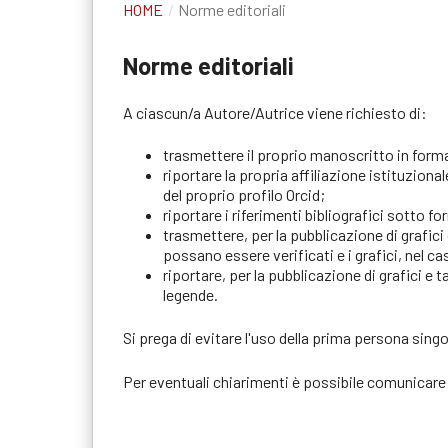
HOME
/
Norme editoriali
Norme editoriali
A ciascun/a Autore/Autrice viene richiesto di:
trasmettere il proprio manoscritto in format
riportare la propria affiliazione istituziona
del proprio profilo Orcid;
riportare i riferimenti bibliografici sotto 
trasmettere, per la pubblicazione di grafici 
possano essere verificati e i grafici, nel cas
riportare, per la pubblicazione di grafici e
legende.
Si prega di evitare l'uso della prima persona singol
Per eventuali chiarimenti è possibile comunicare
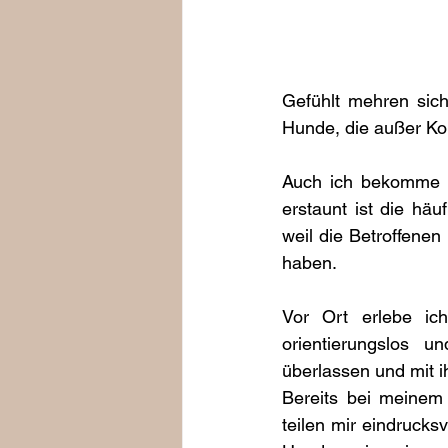
Gefühlt mehren sich
Hunde, die außer Kon
Auch ich bekomme v
erstaunt ist die häu
weil die Betroffene
haben. 
Vor Ort erlebe ich
orientierungslos 
überlassen und mit ih
Bereits bei meinem 
teilen mir eindrucksv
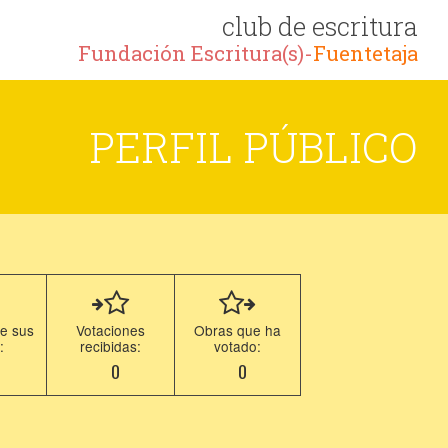
club de escritura
Fundación Escritura(s)-
Fuentetaja
PERFIL PÚBLICO
e sus
Votaciones
Obras que ha
:
recibidas:
votado:
0
0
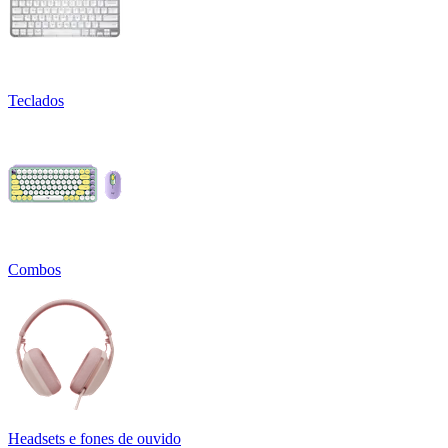
Teclados
Combos
Headsets e fones de ouvido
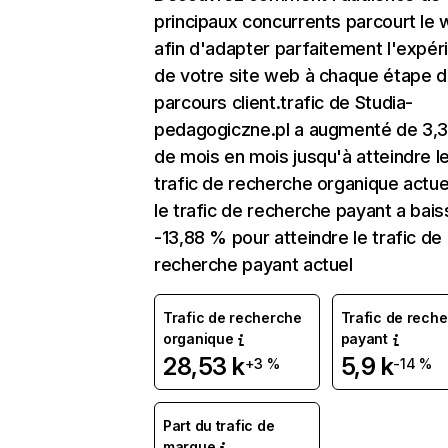
principaux concurrents parcourt le
afin d'adapter parfaitement l'expér
de votre site web à chaque étape d
parcours client.trafic de Studia-
pedagogiczne.pl a augmenté de 3,
de mois en mois jusqu'à atteindre l
trafic de recherche organique actuel
le trafic de recherche payant a bai
-13,88 % pour atteindre le trafic de
recherche payant actuel
Trafic de recherche
Trafic de rech
organique
payant
28,53 k
5,9 k
+3 %
-14 %
Part du trafic de
marque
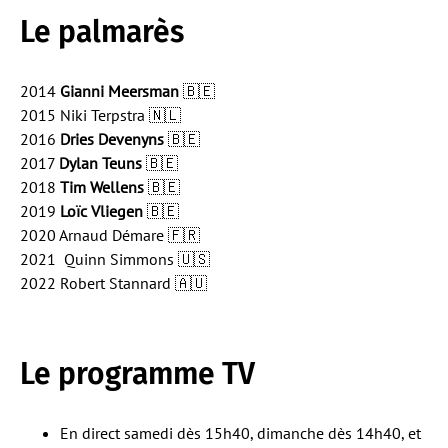
Le palmarès
2014
Gianni Meersman
🇧🇪
2015 Niki Terpstra 🇳🇱
2016
Dries Devenyns
🇧🇪
2017
Dylan Teuns
🇧🇪
2018
Tim Wellens
🇧🇪
2019
Loïc Vliegen
🇧🇪
2020 Arnaud Démare 🇫🇷
2021 Quinn Simmons 🇺🇸
2022 Robert Stannard 🇦🇺
Le programme TV
En direct samedi dès 15h40, dimanche dès 14h40, et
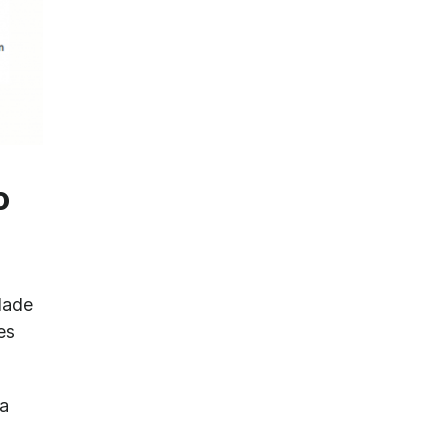
o
dade
es
a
□ □ □ □ □
### Instructions to follow
Only a number is wanted: how many lines of the material include the word "pubblicazione".

### Answer box
2